While courts records show the defendants have yet to appeal the case, Fletcher said the U.S government always appeals cases it loses, and he is confident the tribes will join in, too.
In response to the ruling, the Department of the Interior, one of the government defendants, said it strongly opposes any effort to undermine ICWA.
"For nearly forty years, child advocacy organizations across the United States have considered the Indian Child Welfare Act to be the gold standard of child welfare policy, " Tara Mac Lean Sweeney, assistant secretary of Indian Affairs, said in a news release.
"The Department will continue to work with tribes and states to implement ICWA moving forward. We reiterate our support for ICWA’s goals of ensuring the safety of Indian children, maintaining Indian families and promoting tribal sovereignty," she said.
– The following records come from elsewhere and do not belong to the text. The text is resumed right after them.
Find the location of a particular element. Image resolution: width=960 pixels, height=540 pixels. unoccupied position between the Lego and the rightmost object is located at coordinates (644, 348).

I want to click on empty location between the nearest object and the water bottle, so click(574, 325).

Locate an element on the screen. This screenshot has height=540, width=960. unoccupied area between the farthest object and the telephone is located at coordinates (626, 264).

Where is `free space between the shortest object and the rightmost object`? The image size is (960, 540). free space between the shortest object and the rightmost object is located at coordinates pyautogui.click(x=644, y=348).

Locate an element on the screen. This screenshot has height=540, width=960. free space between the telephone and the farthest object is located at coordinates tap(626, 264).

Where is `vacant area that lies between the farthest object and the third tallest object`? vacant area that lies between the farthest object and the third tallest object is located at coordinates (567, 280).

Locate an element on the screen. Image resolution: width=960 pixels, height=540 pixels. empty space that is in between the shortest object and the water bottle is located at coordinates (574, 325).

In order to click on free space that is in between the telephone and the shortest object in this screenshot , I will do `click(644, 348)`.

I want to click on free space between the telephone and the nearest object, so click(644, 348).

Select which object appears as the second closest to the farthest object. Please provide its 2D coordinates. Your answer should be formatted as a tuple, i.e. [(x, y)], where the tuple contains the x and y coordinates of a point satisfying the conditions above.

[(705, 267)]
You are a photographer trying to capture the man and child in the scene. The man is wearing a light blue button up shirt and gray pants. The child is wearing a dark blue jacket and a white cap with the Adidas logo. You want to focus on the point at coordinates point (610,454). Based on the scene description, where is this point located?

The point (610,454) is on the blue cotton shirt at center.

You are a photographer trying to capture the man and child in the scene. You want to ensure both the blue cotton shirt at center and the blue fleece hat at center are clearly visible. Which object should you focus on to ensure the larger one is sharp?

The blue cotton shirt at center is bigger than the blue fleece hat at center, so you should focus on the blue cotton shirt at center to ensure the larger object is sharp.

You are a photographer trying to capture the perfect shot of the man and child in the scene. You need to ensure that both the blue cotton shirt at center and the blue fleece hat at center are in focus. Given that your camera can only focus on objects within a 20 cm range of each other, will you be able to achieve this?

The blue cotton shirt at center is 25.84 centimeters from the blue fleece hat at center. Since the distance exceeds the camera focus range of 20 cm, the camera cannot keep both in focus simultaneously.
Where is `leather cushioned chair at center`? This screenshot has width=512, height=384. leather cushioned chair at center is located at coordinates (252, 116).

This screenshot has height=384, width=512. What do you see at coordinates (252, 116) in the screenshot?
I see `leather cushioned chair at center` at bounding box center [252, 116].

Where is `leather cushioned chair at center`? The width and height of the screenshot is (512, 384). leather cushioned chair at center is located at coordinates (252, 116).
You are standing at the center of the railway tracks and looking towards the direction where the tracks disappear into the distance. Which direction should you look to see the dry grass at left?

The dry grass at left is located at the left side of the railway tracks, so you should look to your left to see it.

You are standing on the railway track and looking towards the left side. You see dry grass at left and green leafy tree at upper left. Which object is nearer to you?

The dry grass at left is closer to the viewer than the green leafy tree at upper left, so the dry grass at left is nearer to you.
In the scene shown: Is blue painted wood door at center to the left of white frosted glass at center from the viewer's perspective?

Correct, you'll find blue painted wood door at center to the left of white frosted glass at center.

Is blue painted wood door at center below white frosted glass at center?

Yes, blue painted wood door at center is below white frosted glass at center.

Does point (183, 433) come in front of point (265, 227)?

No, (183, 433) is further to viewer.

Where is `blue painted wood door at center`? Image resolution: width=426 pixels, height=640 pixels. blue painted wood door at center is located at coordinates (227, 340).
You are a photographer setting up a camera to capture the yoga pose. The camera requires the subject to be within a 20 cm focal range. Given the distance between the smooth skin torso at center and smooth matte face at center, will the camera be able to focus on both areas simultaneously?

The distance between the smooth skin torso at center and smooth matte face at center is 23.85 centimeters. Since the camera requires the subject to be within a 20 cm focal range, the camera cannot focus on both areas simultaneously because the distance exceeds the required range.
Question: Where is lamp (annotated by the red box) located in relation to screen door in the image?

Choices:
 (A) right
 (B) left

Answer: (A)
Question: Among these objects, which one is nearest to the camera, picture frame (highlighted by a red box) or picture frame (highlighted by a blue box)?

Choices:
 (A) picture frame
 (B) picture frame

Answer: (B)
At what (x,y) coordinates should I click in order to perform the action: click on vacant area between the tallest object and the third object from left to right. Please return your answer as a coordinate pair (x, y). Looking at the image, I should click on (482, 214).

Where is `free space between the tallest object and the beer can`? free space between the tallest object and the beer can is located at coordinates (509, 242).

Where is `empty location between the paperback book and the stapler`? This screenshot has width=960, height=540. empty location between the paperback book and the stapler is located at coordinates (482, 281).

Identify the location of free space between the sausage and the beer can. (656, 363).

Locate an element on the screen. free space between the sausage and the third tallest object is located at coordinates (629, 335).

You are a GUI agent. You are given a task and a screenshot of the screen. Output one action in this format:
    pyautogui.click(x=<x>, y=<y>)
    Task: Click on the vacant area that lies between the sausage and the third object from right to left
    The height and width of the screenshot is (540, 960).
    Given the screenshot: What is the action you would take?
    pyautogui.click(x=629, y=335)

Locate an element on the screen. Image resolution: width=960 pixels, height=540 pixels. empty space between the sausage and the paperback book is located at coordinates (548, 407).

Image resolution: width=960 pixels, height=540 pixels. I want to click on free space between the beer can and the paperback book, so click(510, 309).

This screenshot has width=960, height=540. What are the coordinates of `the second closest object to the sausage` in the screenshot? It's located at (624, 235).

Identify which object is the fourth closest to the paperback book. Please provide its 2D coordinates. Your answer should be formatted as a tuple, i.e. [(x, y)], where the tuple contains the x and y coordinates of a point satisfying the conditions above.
Mark Vargo, state's attorney for Pennington County, said he has yet to read the ruling but doesn't anticipate the county will make any changes to how it handles ICWA-related procedures.
He said the federal court's decision can be a persuasive authority for courts outside its jurisdiction in northern Texas. That means while the decision can influence outside courts, it's not an authoritative ruling that dictates what they must do.
"Unless and until a South Dakota District Court, the Eighth Circuit or the U.S. Supreme Court ruled similarly, we will follow the law," Vargo wrote in an email.